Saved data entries

- Opening Delimiter -

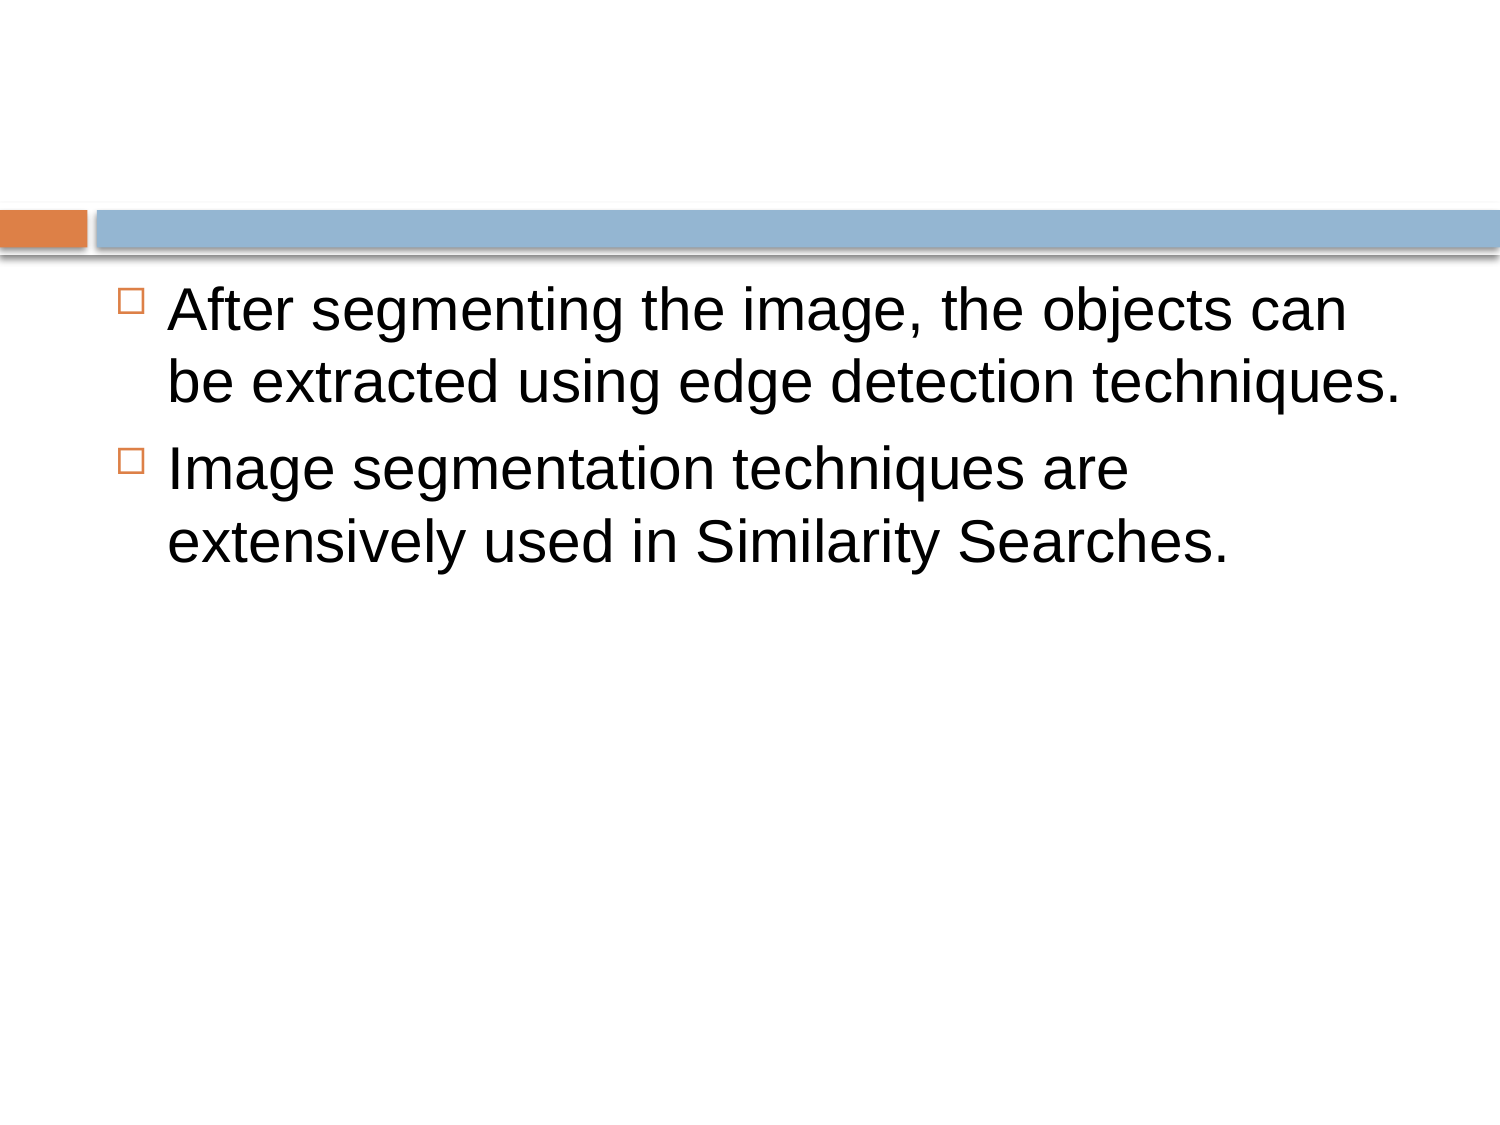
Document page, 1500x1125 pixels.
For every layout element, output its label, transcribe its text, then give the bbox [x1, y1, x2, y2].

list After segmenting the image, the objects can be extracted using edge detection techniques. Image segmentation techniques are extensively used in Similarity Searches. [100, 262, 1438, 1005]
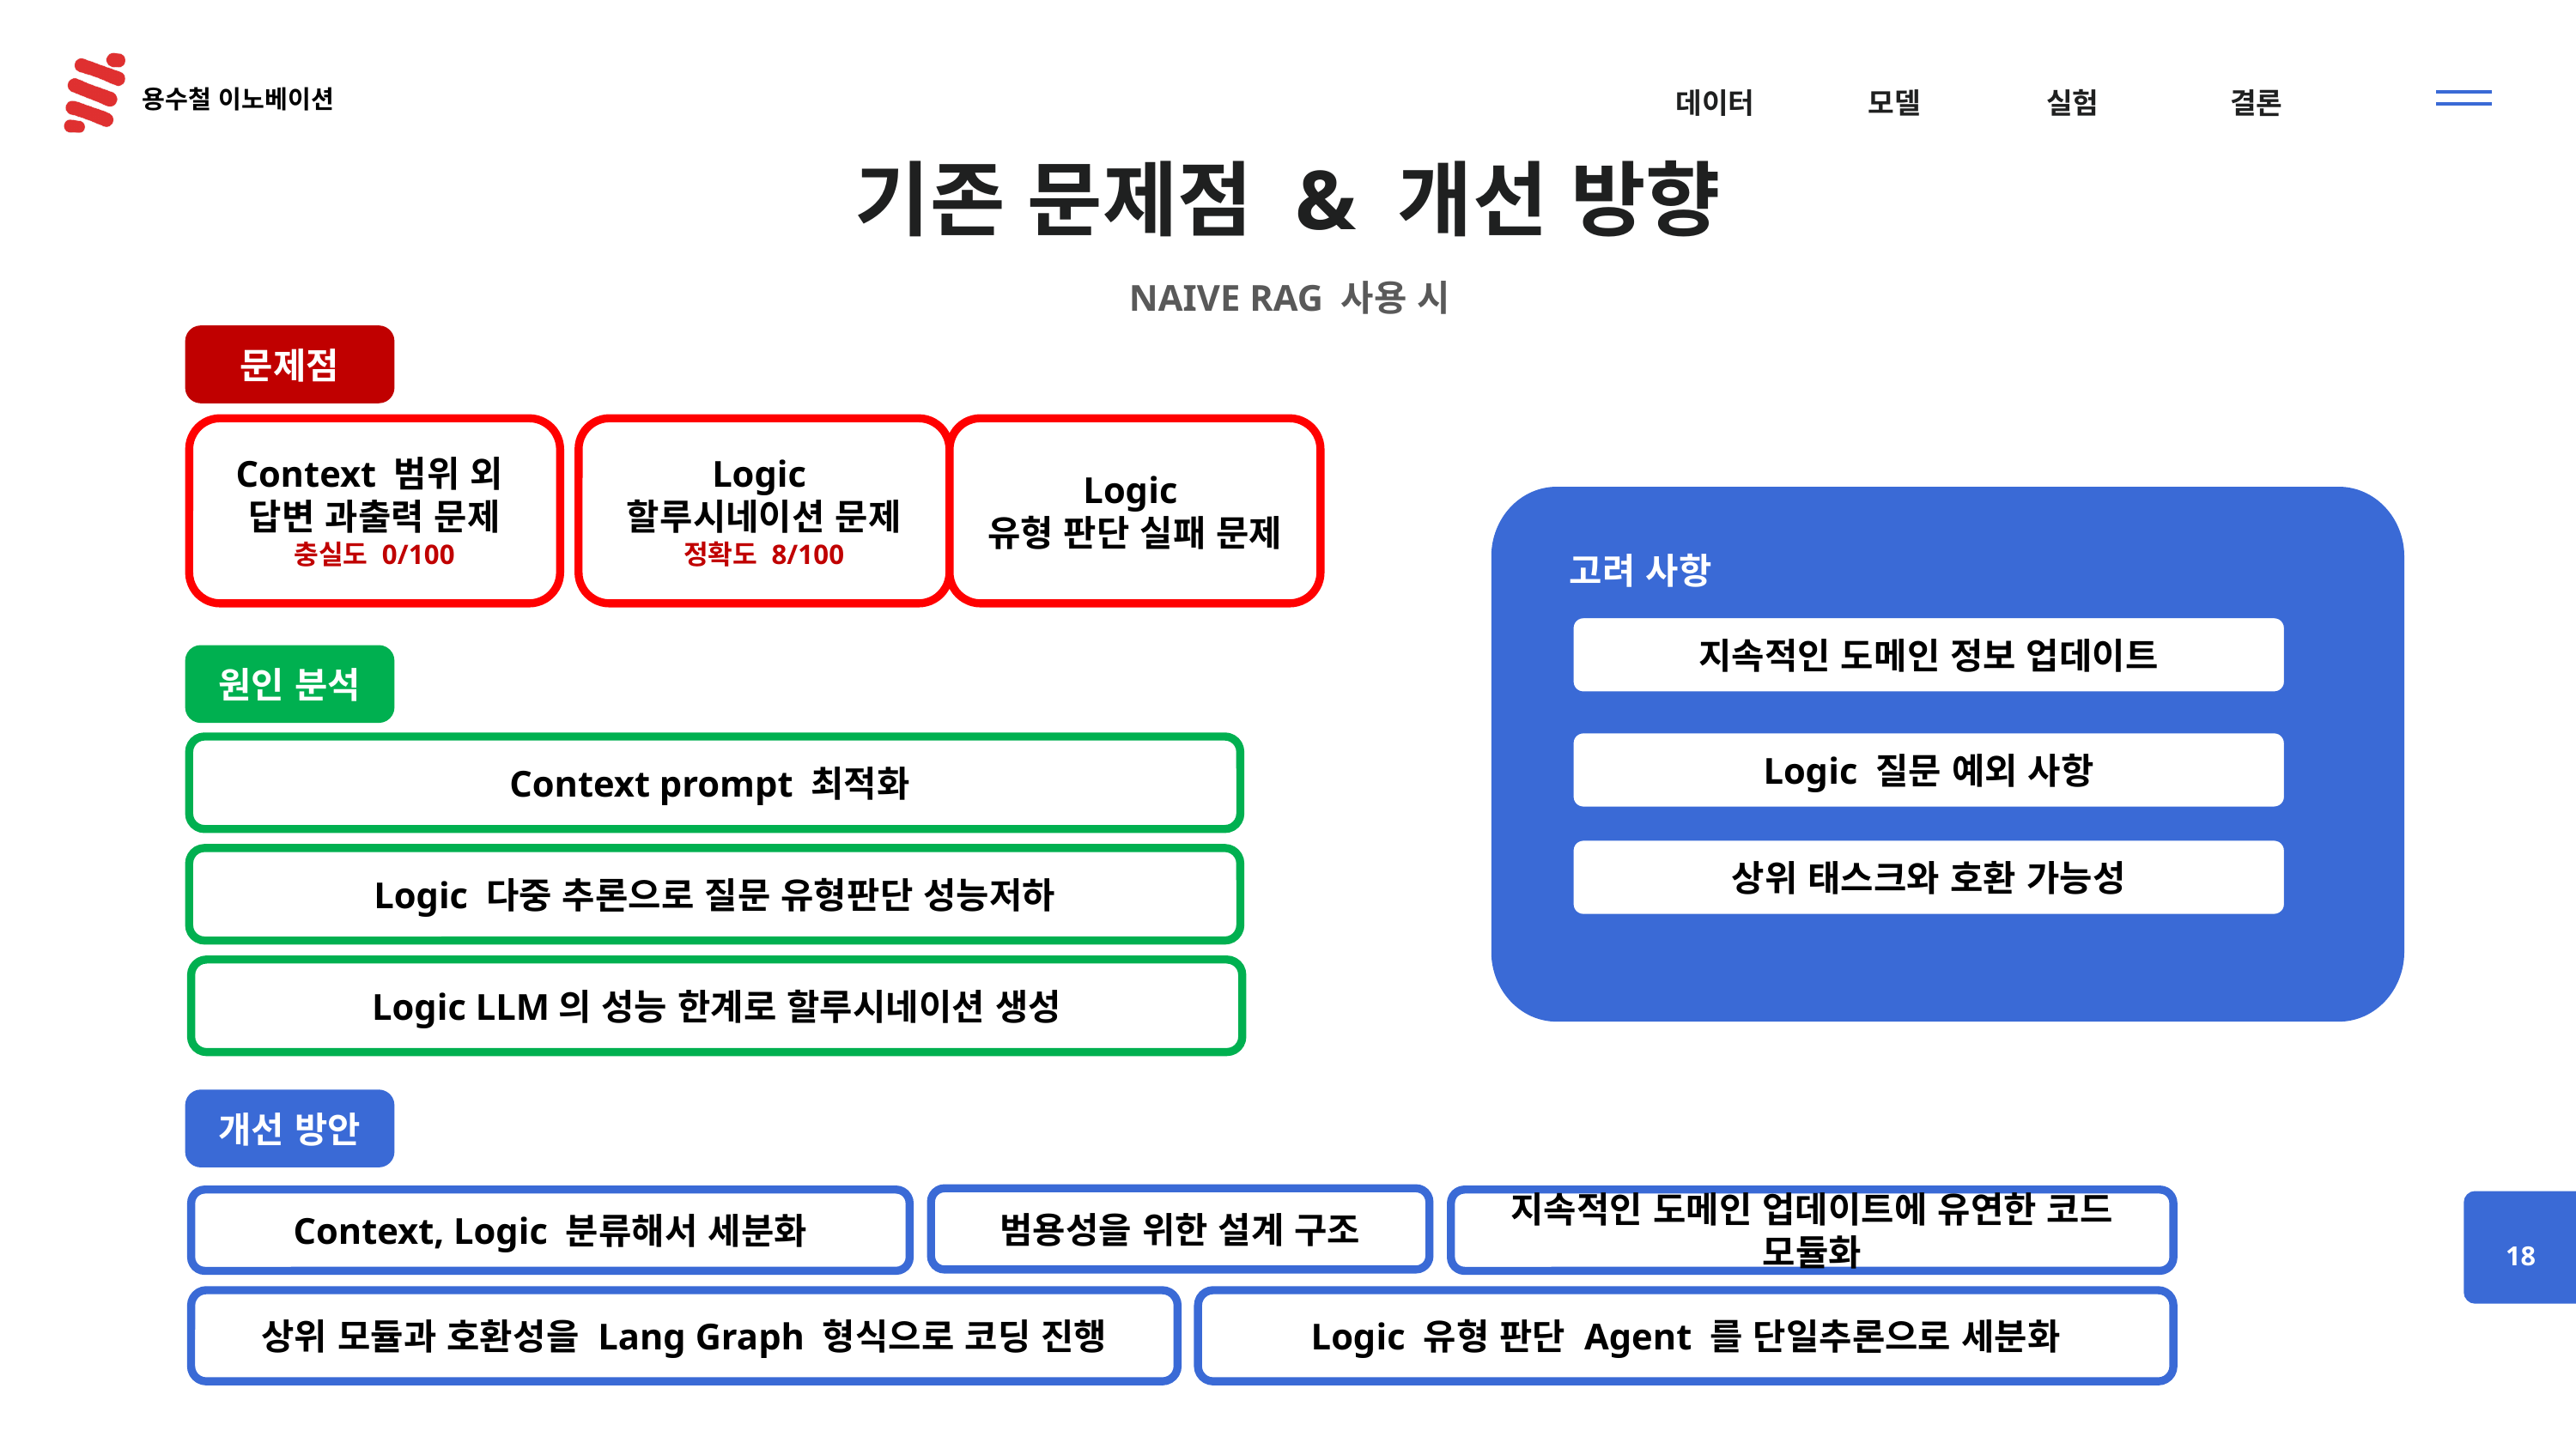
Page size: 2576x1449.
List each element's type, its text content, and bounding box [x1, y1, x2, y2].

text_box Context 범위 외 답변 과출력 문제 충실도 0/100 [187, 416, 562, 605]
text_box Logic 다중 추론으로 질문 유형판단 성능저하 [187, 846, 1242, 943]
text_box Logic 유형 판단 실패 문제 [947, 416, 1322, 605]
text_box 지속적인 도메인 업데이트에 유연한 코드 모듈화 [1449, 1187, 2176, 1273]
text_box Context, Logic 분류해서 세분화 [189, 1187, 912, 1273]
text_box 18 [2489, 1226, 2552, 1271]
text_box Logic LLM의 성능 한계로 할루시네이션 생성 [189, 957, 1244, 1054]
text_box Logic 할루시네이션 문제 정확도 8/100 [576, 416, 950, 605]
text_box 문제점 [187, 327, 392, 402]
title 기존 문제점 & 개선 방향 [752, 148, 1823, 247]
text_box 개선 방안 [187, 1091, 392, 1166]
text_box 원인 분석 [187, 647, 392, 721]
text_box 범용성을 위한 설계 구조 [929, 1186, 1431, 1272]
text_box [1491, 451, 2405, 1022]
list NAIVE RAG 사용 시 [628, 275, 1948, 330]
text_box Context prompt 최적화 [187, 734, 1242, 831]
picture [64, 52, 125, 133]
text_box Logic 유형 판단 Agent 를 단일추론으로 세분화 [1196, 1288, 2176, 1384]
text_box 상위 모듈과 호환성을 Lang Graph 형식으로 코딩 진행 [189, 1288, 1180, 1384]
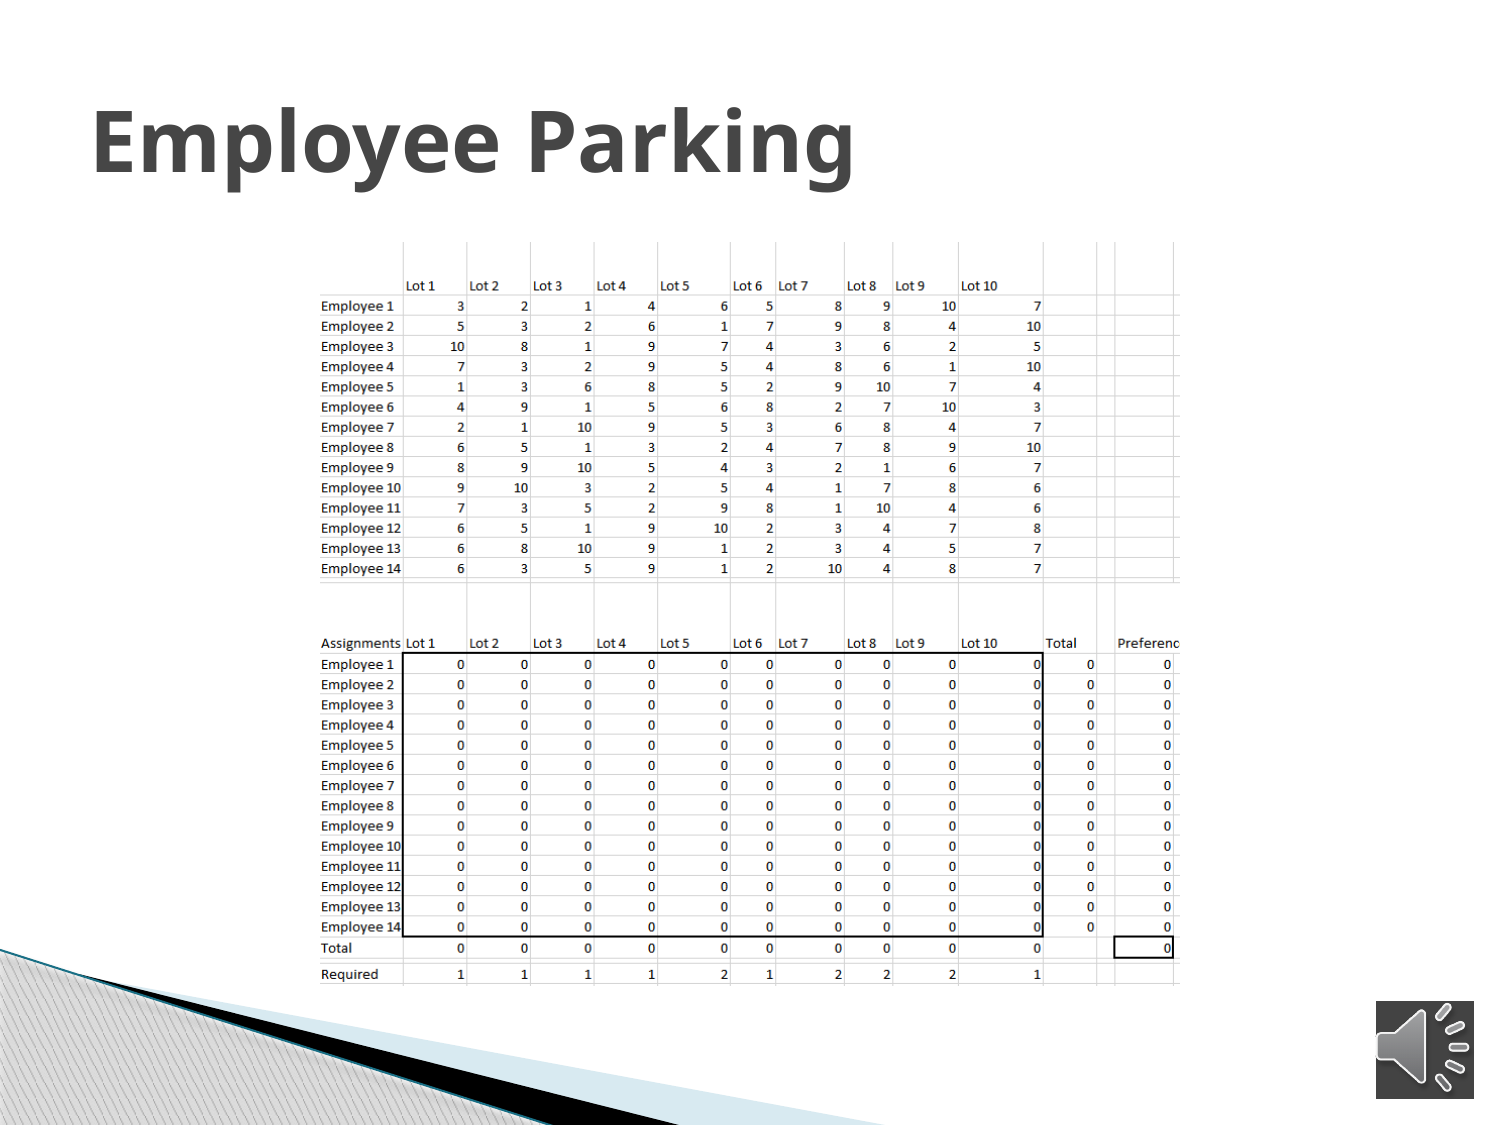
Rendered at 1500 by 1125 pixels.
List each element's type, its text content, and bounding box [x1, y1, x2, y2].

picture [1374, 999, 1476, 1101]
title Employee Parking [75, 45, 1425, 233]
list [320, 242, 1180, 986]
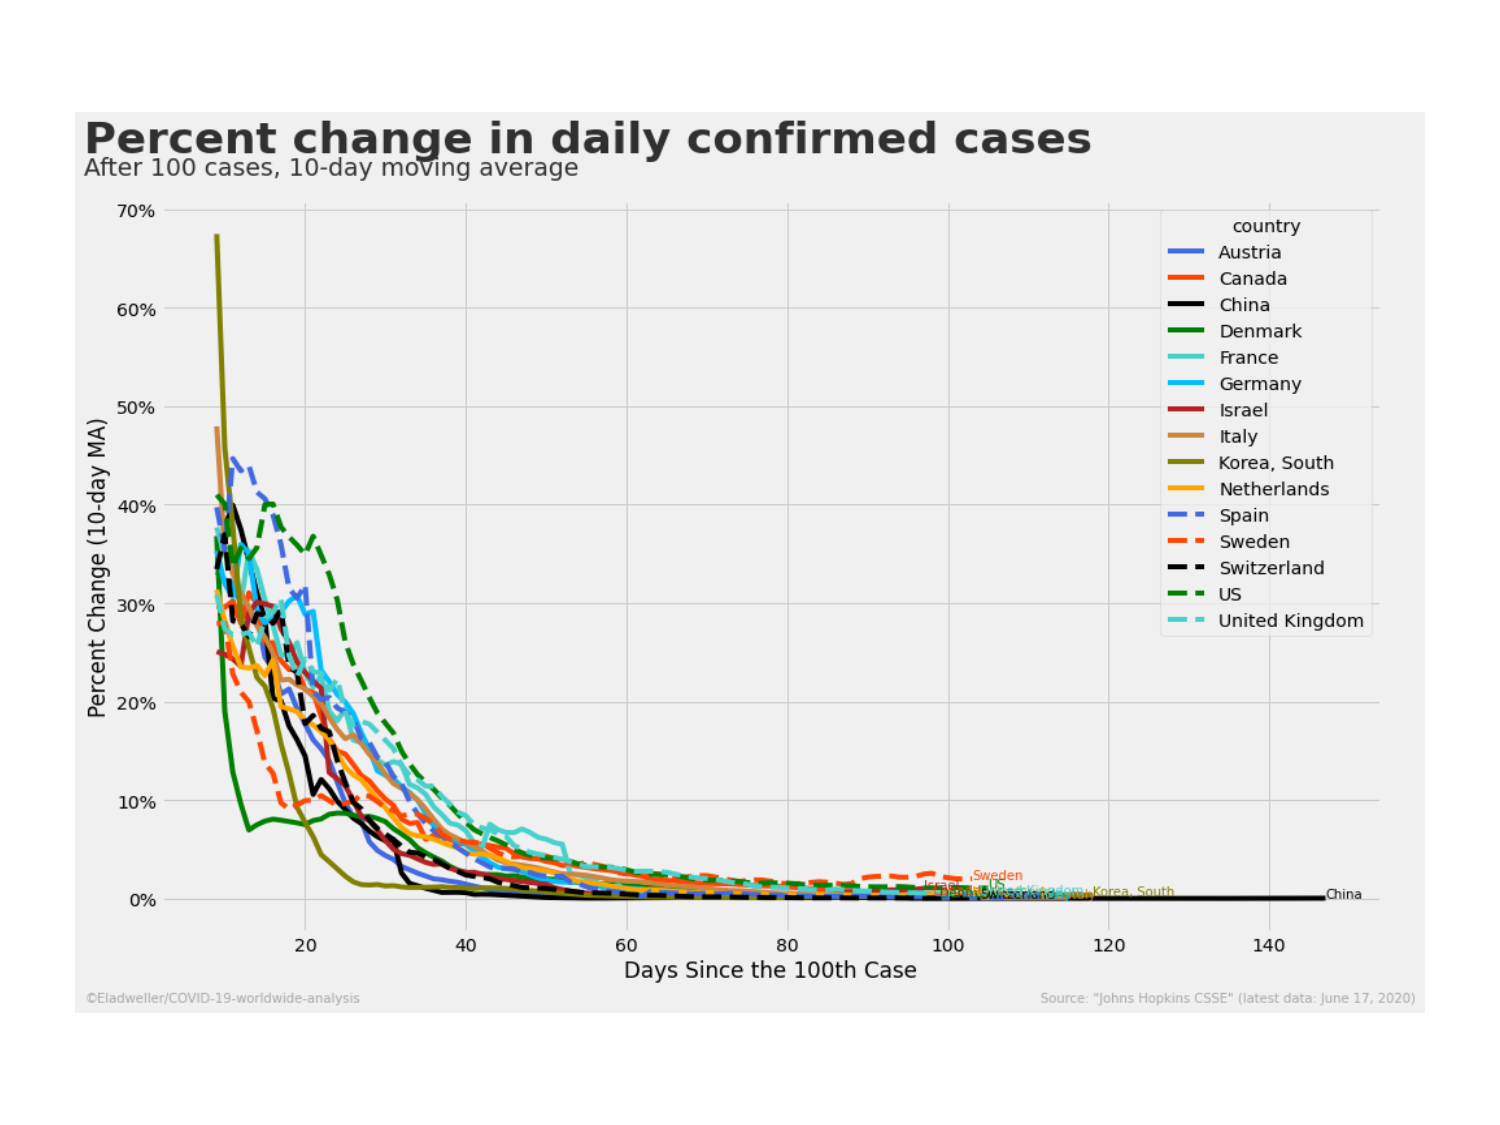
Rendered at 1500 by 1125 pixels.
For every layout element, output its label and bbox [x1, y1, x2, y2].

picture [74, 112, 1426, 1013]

- Closing Delimiter -

Pictures do not go in the copy; print every entry exactly as it stands.

Document page, 1500x1125 pixels.
For every layout element, output its label, transcribe its text, then give the bbox [x1, y1, x2, y2].

list After segmenting the image, the objects can be extracted using edge detection techniques. Image segmentation techniques are extensively used in Similarity Searches. [100, 262, 1438, 1005]
Page size: 2576x1449.
List each element's type, its text content, and bounding box [x1, y1, x2, y2].

text_box Context 범위 외 답변 과출력 문제 충실도 0/100 [187, 416, 562, 605]
text_box Logic 다중 추론으로 질문 유형판단 성능저하 [187, 846, 1242, 943]
text_box Logic 유형 판단 실패 문제 [947, 416, 1322, 605]
text_box 지속적인 도메인 업데이트에 유연한 코드 모듈화 [1449, 1187, 2176, 1273]
text_box Context, Logic 분류해서 세분화 [189, 1187, 912, 1273]
text_box 18 [2489, 1226, 2552, 1271]
text_box Logic LLM의 성능 한계로 할루시네이션 생성 [189, 957, 1244, 1054]
text_box Logic 할루시네이션 문제 정확도 8/100 [576, 416, 950, 605]
text_box 문제점 [187, 327, 392, 402]
title 기존 문제점 & 개선 방향 [752, 148, 1823, 247]
text_box 개선 방안 [187, 1091, 392, 1166]
text_box 원인 분석 [187, 647, 392, 721]
text_box 범용성을 위한 설계 구조 [929, 1186, 1431, 1272]
text_box [1491, 451, 2405, 1022]
list NAIVE RAG 사용 시 [628, 275, 1948, 330]
text_box Context prompt 최적화 [187, 734, 1242, 831]
picture [64, 52, 125, 133]
text_box Logic 유형 판단 Agent 를 단일추론으로 세분화 [1196, 1288, 2176, 1384]
text_box 상위 모듈과 호환성을 Lang Graph 형식으로 코딩 진행 [189, 1288, 1180, 1384]
Rendered at 1500 by 1125 pixels.
List each element's type, its text content, and bounding box [x1, y1, x2, y2].

picture [1374, 999, 1476, 1101]
title Employee Parking [75, 45, 1425, 233]
list [320, 242, 1180, 986]
Rendered at 1500 by 1125 pixels.
For every layout element, output its label and bbox [x1, y1, x2, y2].

picture [74, 112, 1426, 1013]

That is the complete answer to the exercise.